• Seleção
═══

As palavras “eurocéptico” e “anti-europeu” têm sido o rótulo mais
utilizado para comentar o resultado das últimas eleições para o parlamento
europeu.
Nessa designação misturam-se os conformistas que não foram votar (onde
cabem, no mesmo saco, os mortos que não foram retirados dos cadernos
eleitorais, os que emigraram e não alteraram o seu recenseamento, os anarquistas,
os doentes graves que não se puderam deslocar à mesa de voto, os indigentes de todo o género que nem sabem
que há eleições, o chamado lúmpen proletariado, os que estão sempre contra tudo
e contra todos, os que se acham tão acima de tudo e que só votariam num partido
que os tivesse como líder, alguns nazis e fascistas que não se revêem no modelo
democrático, acompanhados nessa intensão por alguns stalinistas puros, os
indiferentes e conformistas de todo o tipo, e claro, muitos intelectuais que, à
custa de complicarem tanto o seu pensamento, não sabem em quem votar, e ainda
alguns ingénuos que passam a vida à procura do partido puro e ideal que
represente a sua pureza e ainda muitos antigos salazaristas que, por uma
questão de princípio, nunca votaram depois do 25 de Abril…), os que, ao fim de
40 anos de democracia, ainda não sabem usar um voto e vão parar ao monte dos
votos nulos dos que resolvem descarregar
toda a sua raiva e frustração inutilizando o seu próprio direito de escolha e
os que, num acto de consciência cívica, não abdicam do seu direito de voto, um
direito que em Portugal custou a vida e o conforto de muita gente para que ele
fosse obtido e, não se identificando com o actual sistema partidário, mesmo
assim se dão ao trabalho de se deslocar à sua secção de voto e votam em branco,
o único dos três casos que merecia resultar em consequência política (por
exemplo, retirando lugares eleitos…).

═══

• Instrução
No texto sobre as eleições para o parlamento europeu, qual dos três casos é apontado como o único que merecia resultar em consequência política? O material que vem a seguir é independente do texto.

• Excertos do material
═══

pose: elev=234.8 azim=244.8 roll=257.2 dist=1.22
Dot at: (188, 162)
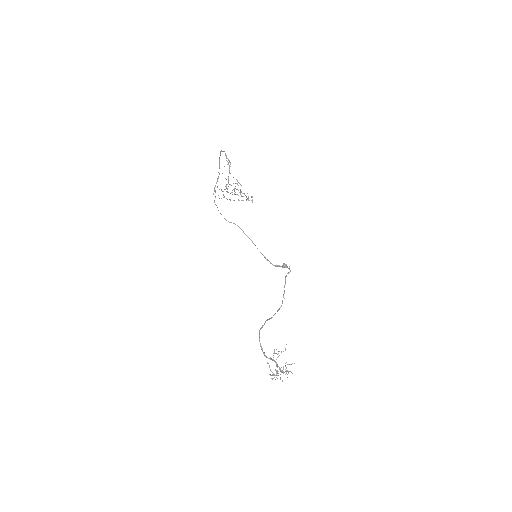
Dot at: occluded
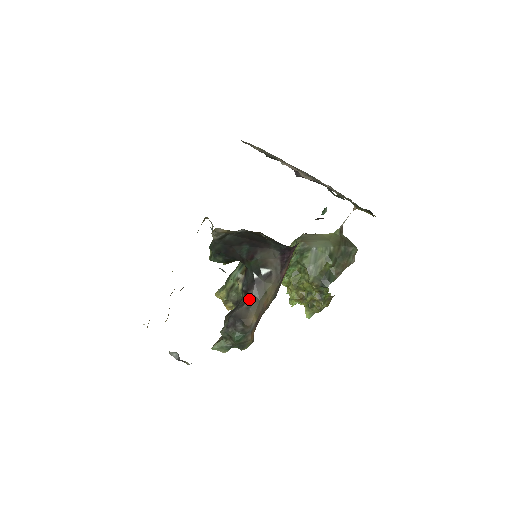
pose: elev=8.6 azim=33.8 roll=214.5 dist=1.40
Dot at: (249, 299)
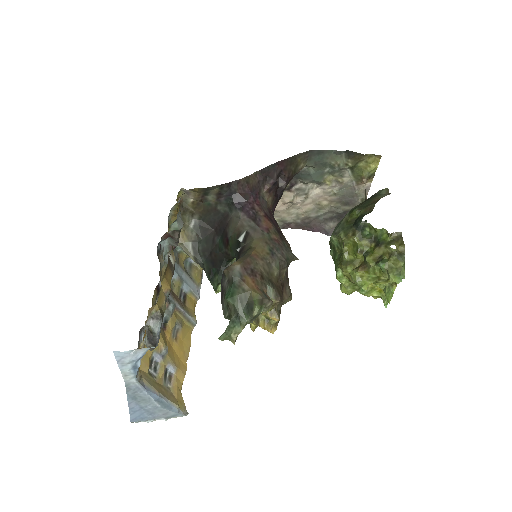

═══

• Resposta
O voto em branco.